[Description of the task]:
The lines wanted are those in the data below that include "внутрішній".

*** Opening of Available data ***

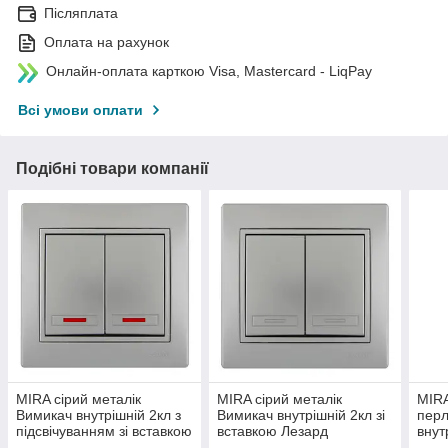
Післяплата
Оплата на рахунок
Онлайн-оплата карткою Visa, Mastercard - LiqPay
Всі умови оплати
Подібні товари компанії
MIRA сірий металік
MIRA сірий металік
MIRA
Вимикач внутрішній 2кл з
Вимикач внутрішній 2кл зі
пер
підсвічуванням зі вставкою
вставкою Лезард
внут
Лезард
підс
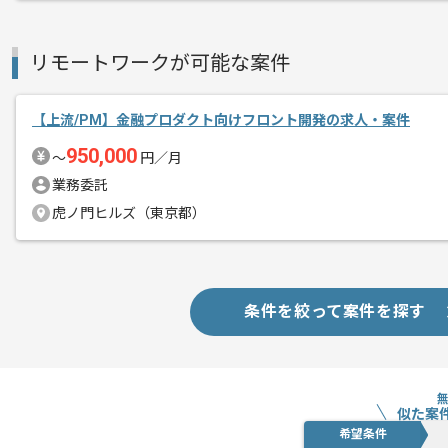
リモートワークが可能な案件
【上流/PM】金融プロダクト向けフロント開発の求人・案件
950,000
〜
円／月
業務委託
虎ノ門ヒルズ（東京都）
条件を絞って案件を探す
似た案
希望条件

*** Close of Available data ***

[Reply]:
Вимикач внутрішній 2кл з
Вимикач внутрішній 2кл зі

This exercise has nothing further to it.